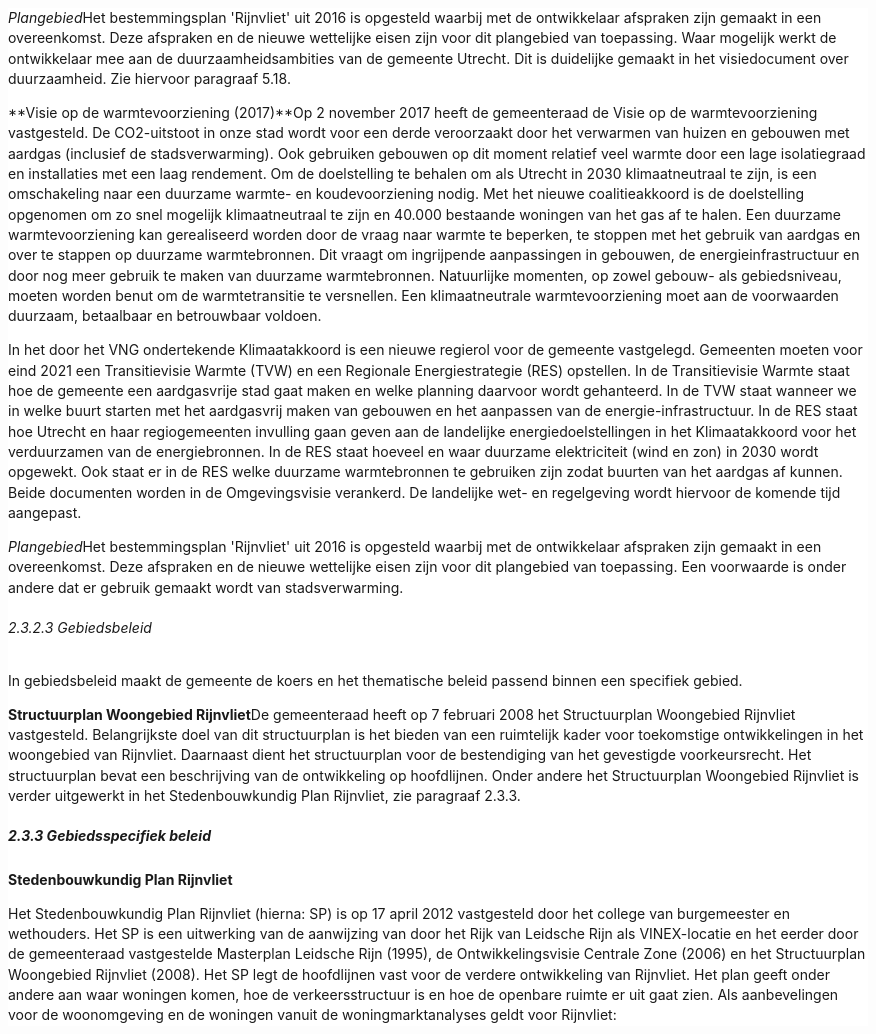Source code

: *Plangebied*Het bestemmingsplan 'Rijnvliet' uit 2016 is opgesteld waarbij met de ontwikkelaar afspraken zijn gemaakt in een overeenkomst. Deze afspraken en de nieuwe wettelijke eisen zijn voor dit plangebied van toepassing. Waar mogelijk werkt de ontwikkelaar mee aan de duurzaamheidsambities van de gemeente Utrecht. Dit is duidelijke gemaakt in het visiedocument over duurzaamheid. Zie hiervoor paragraaf 5\.18.

**Visie op de warmtevoorziening (2017\)**Op 2 november 2017 heeft de gemeenteraad de Visie op de warmtevoorziening vastgesteld. De CO2\-uitstoot in onze stad wordt voor een derde veroorzaakt door het verwarmen van huizen en gebouwen met aardgas (inclusief de stadsverwarming). Ook gebruiken gebouwen op dit moment relatief veel warmte door een lage isolatiegraad en installaties met een laag rendement. Om de doelstelling te behalen om als Utrecht in 2030 klimaatneutraal te zijn, is een omschakeling naar een duurzame warmte\- en koudevoorziening nodig. Met het nieuwe coalitieakkoord is de doelstelling opgenomen om zo snel mogelijk klimaatneutraal te zijn en 40\.000 bestaande woningen van het gas af te halen. Een duurzame warmtevoorziening kan gerealiseerd worden door de vraag naar warmte te beperken, te stoppen met het gebruik van aardgas en over te stappen op duurzame warmtebronnen. Dit vraagt om ingrijpende aanpassingen in gebouwen, de energieinfrastructuur en door nog meer gebruik te maken van duurzame warmtebronnen. Natuurlijke momenten, op zowel gebouw\- als gebiedsniveau, moeten worden benut om de warmtetransitie te versnellen. Een klimaatneutrale warmtevoorziening moet aan de voorwaarden duurzaam, betaalbaar en betrouwbaar voldoen.

In het door het VNG ondertekende Klimaatakkoord is een nieuwe regierol voor de gemeente vastgelegd. Gemeenten moeten voor eind 2021 een Transitievisie Warmte (TVW) en een Regionale Energiestrategie (RES) opstellen. In de Transitievisie Warmte staat hoe de gemeente een aardgasvrije stad gaat maken en welke planning daarvoor wordt gehanteerd. In de TVW staat wanneer we in welke buurt starten met het aardgasvrij maken van gebouwen en het aanpassen van de energie\-infrastructuur. In de RES staat hoe Utrecht en haar regiogemeenten invulling gaan geven aan de landelijke energiedoelstellingen in het Klimaatakkoord voor het verduurzamen van de energiebronnen. In de RES staat hoeveel en waar duurzame elektriciteit (wind en zon) in 2030 wordt opgewekt. Ook staat er in de RES welke duurzame warmtebronnen te gebruiken zijn zodat buurten van het aardgas af kunnen. Beide documenten worden in de Omgevingsvisie verankerd. De landelijke wet\- en regelgeving wordt hiervoor de komende tijd aangepast.

*Plangebied*Het bestemmingsplan 'Rijnvliet' uit 2016 is opgesteld waarbij met de ontwikkelaar afspraken zijn gemaakt in een overeenkomst. Deze afspraken en de nieuwe wettelijke eisen zijn voor dit plangebied van toepassing. Een voorwaarde is onder andere dat er gebruik gemaakt wordt van stadsverwarming.

###### 2\.3\.2\.3 Gebiedsbeleid

In gebiedsbeleid maakt de gemeente de koers en het thematische beleid passend binnen een specifiek gebied.

**Structuurplan Woongebied Rijnvliet**De gemeenteraad heeft op 7 februari 2008 het Structuurplan Woongebied Rijnvliet vastgesteld. Belangrijkste doel van dit structuurplan is het bieden van een ruimtelijk kader voor toekomstige ontwikkelingen in het woongebied van Rijnvliet. Daarnaast dient het structuurplan voor de bestendiging van het gevestigde voorkeursrecht. Het structuurplan bevat een beschrijving van de ontwikkeling op hoofdlijnen. Onder andere het Structuurplan Woongebied Rijnvliet is verder uitgewerkt in het Stedenbouwkundig Plan Rijnvliet, zie paragraaf 2\.3\.3.

##### 2\.3\.3 Gebiedsspecifiek beleid

**Stedenbouwkundig Plan Rijnvliet**

Het Stedenbouwkundig Plan Rijnvliet (hierna: SP) is op 17 april 2012 vastgesteld door het college van burgemeester en wethouders. Het SP is een uitwerking van de aanwijzing van door het Rijk van Leidsche Rijn als VINEX\-locatie en het eerder door de gemeenteraad vastgestelde Masterplan Leidsche Rijn (1995\), de Ontwikkelingsvisie Centrale Zone (2006\) en het Structuurplan Woongebied Rijnvliet (2008\). Het SP legt de hoofdlijnen vast voor de verdere ontwikkeling van Rijnvliet. Het plan geeft onder andere aan waar woningen komen, hoe de verkeersstructuur is en hoe de openbare ruimte er uit gaat zien. Als aanbevelingen voor de woonomgeving en de woningen vanuit de woningmarktanalyses geldt voor Rijnvliet:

EXERCISE OBJECTIVE: Determine the number of lines in the records that contain the word "gemaakt", and provide that number alone.

RESPONSE TO THIS EXERCISE: 2